"Être écrivaine me suffirait ; mais je suis aussi écrivaine francophone. Comme Marcel Proust et Boualem Sansal. La francophonie est un concept exclusif dans le monde. Voyez : l'anglophonie n'existe pas. Les Anglo-Saxons se gardent de brandir la promesse d'une adhésion à une communauté linguistique et culturelle. [...] Au nom de la littérature et de l'identité française, autorisera-t-on un jour des adjoints de mairie à censurer les manuscrits des écrivains et à leur imposer de ne pas écrire des phrases de plus de 50 signes, d'asphyxier les mots en les privant d'r ou d'expulser de leur lexique les termes d'origine provençale, comme frousse ; espagnole, comme bizarre ; néerlandaise, comme varlope ?"
1.5 étoiles. elle sait écrire des jolies phrases mais quelques fâcheuses généralisations abusives sur la culture et langue vietnamiennes me sont regrettables.
Quelques (très rares, hein) mots "difficiles" semblent arrachés du dictionnaire et collés sur la page blanche pour faire joli. (Ex: grands-oncles et grands-tantes matrilinéaires ou patrilinéaires => l'autrice voulait surement dire pater/maternel(le)s).
Quelques fausses infos sur la langue vietnamienne me dérangent (Ex: En vietnamien, le mot xuyên tac signifie doublement «sculpter» et «induire en erreur» => Non, xuyên tạc veut dire diffamation/diffamer/calomnie, mais tạc en un mot veut dire sculpter).

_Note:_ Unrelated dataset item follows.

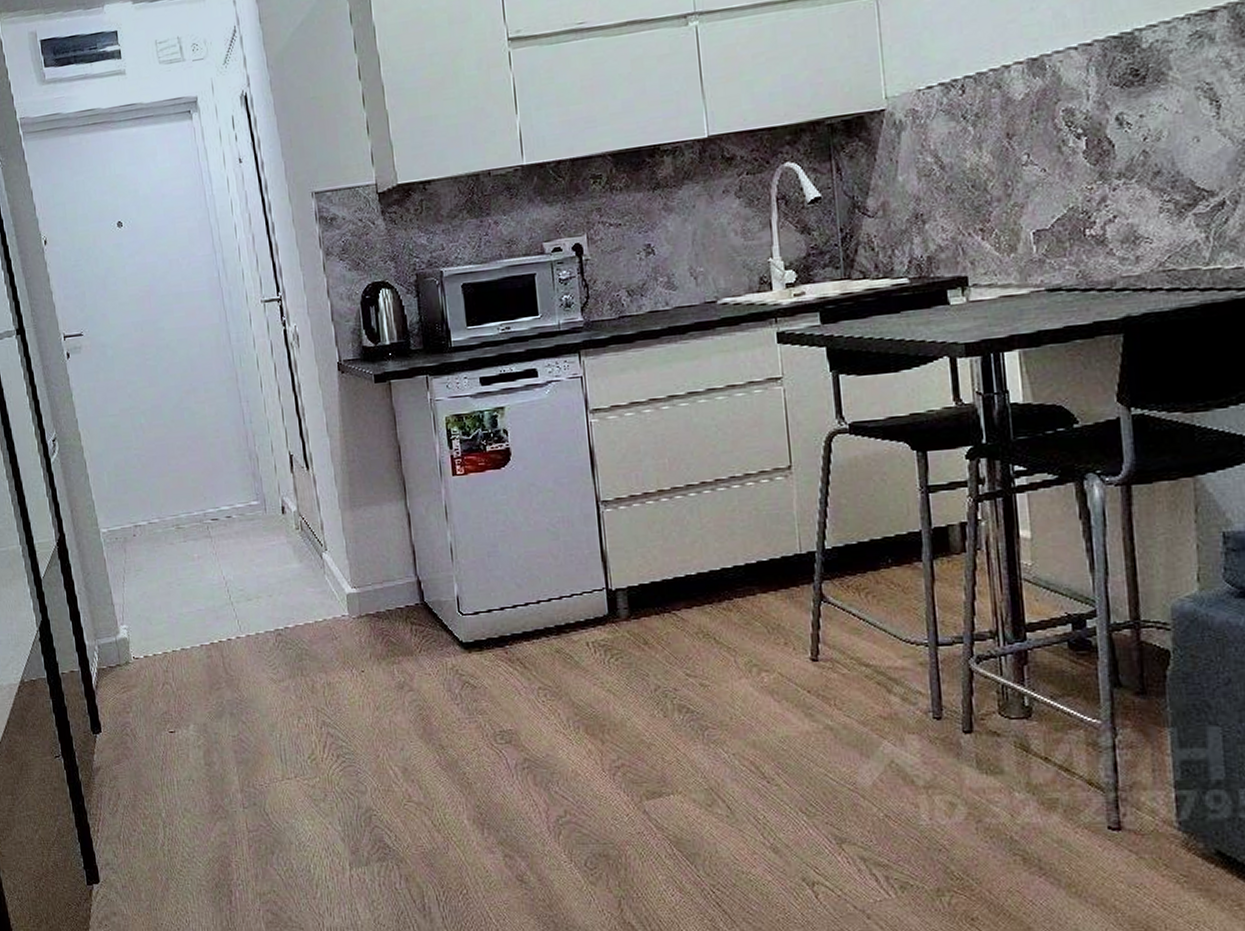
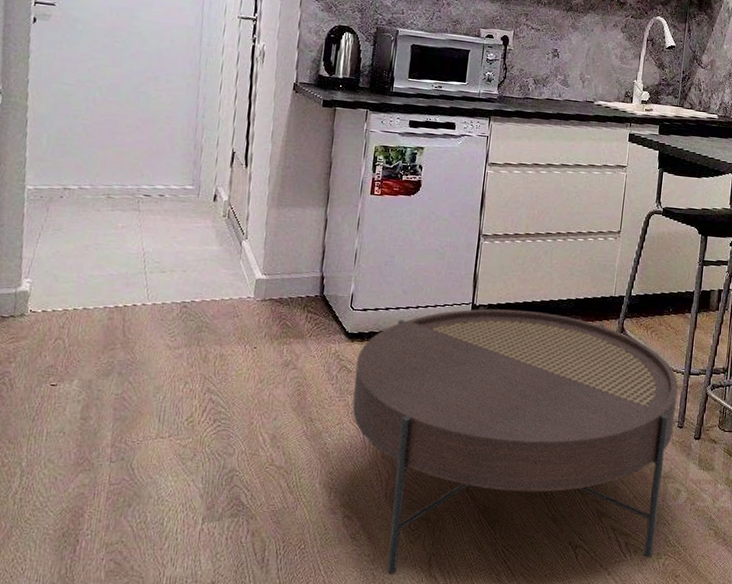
coffee table: none [479,587,929,921] -> present [352,308,678,573]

La posture de l'autrice se revendiquant du mot "sauvage (mọi en vietnamien)" me semble factice, fake-ass, irritante, surtout venant d'une bourgeoise du pôle culturel de la classe dominante. (Ex: "Je suis consanguine des sauvages et des étrangers sur tous les sols piétinés et n’échangerais ma condition contre aucune autre" => mais de quelle condition parle-ton ? Victime de racisme d'état ou la simple identité d'expatriée ? Condition de la classe exploitée ou celle d'une dominante (racisée certes mais dominante quand même) ?).

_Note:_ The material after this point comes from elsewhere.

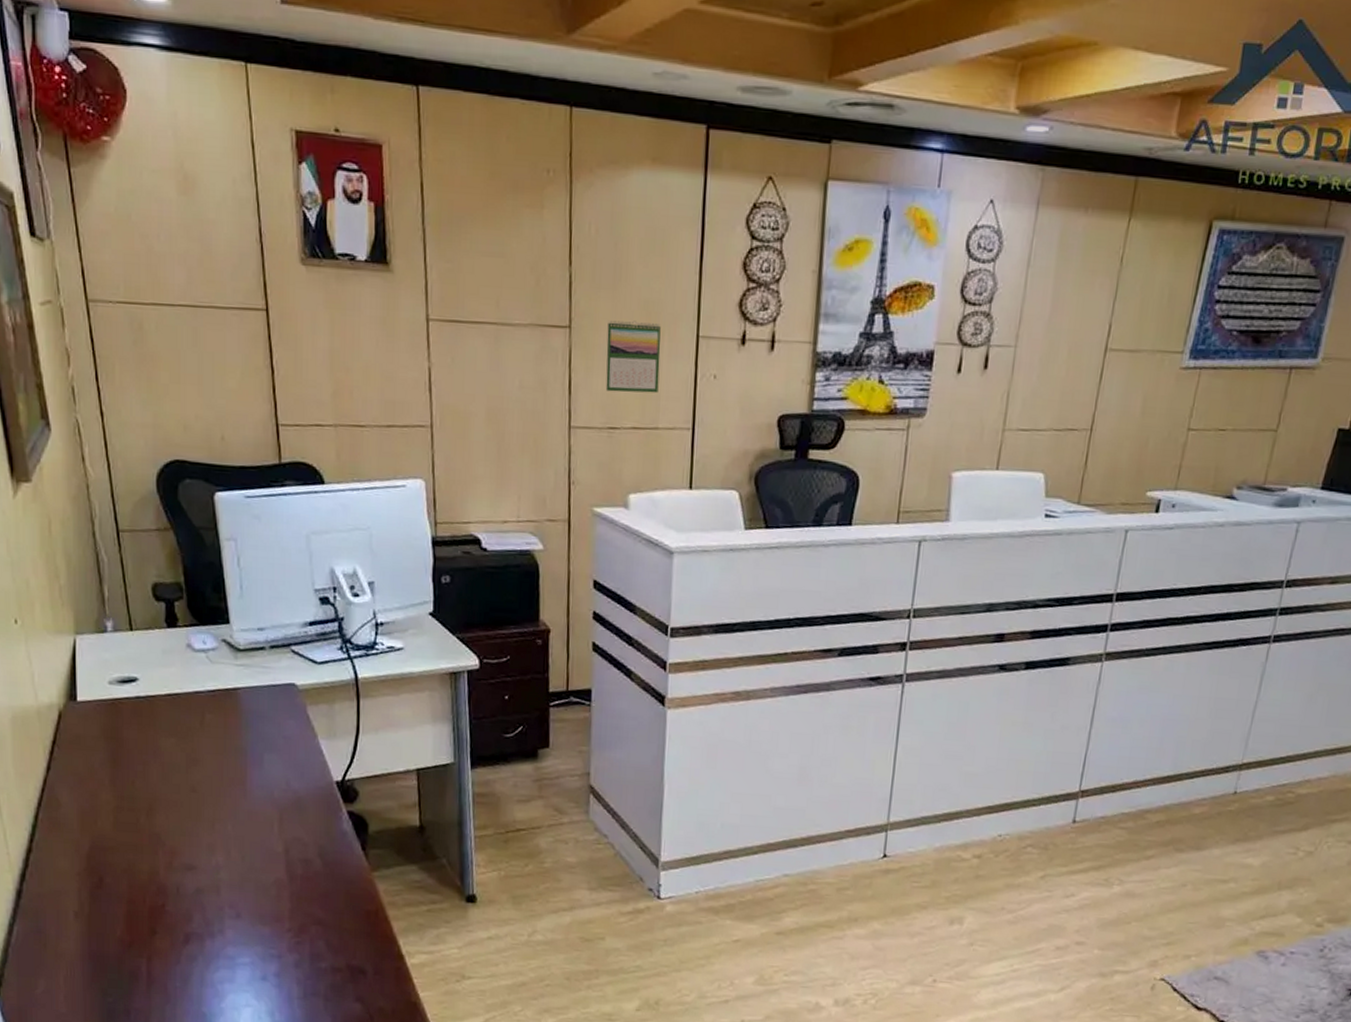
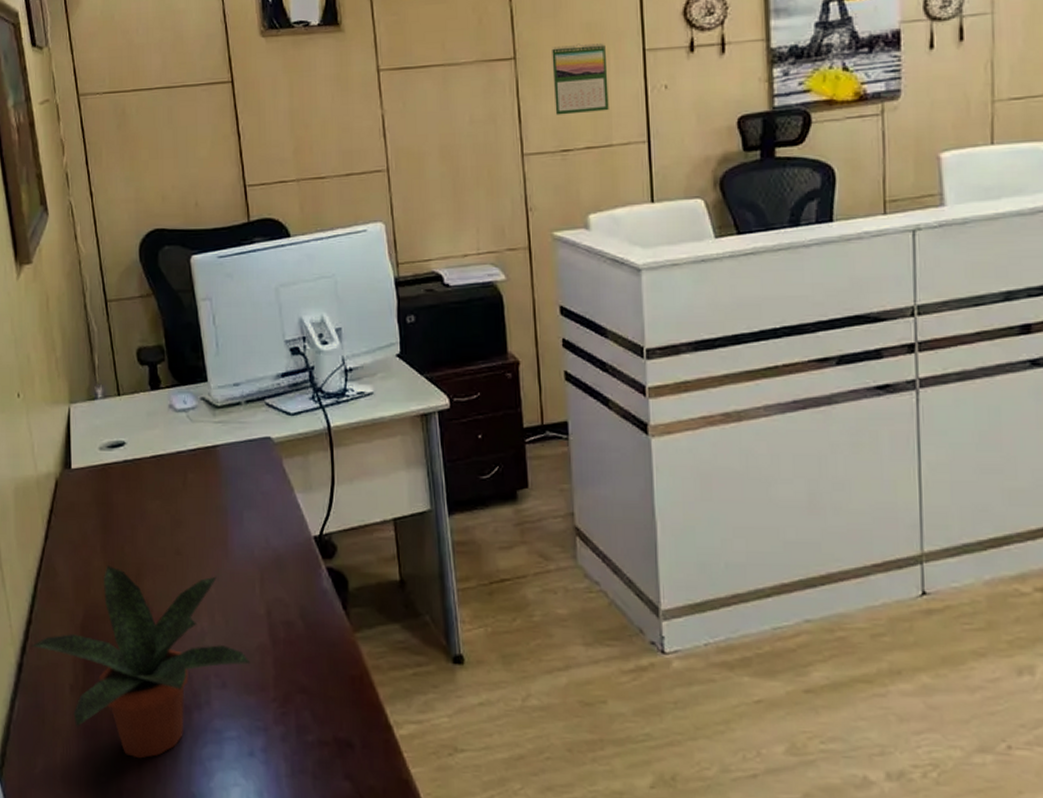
potted plant: none [32,799,266,981] -> present [32,566,251,759]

Les propos de l'autrice sur la francophonie ou sur le fait d'être écrivain racisé francophone me semblent pertinents (la hiérarchie : francophonie = France + autres. Autres = francophones du Nord + autres^2) mais comme elle apporte peu de nouveau, je suis laissée sur ma faim... Malgré le titre, le livret parle assez peu de la francophonie mais plus de l'autrice, sa conception de l'écriture en tant que polyglotte (elle parle 6 langues), la langue et la culture vietnamienne,... Ça se voit qu'elle sait écrire, pourtant.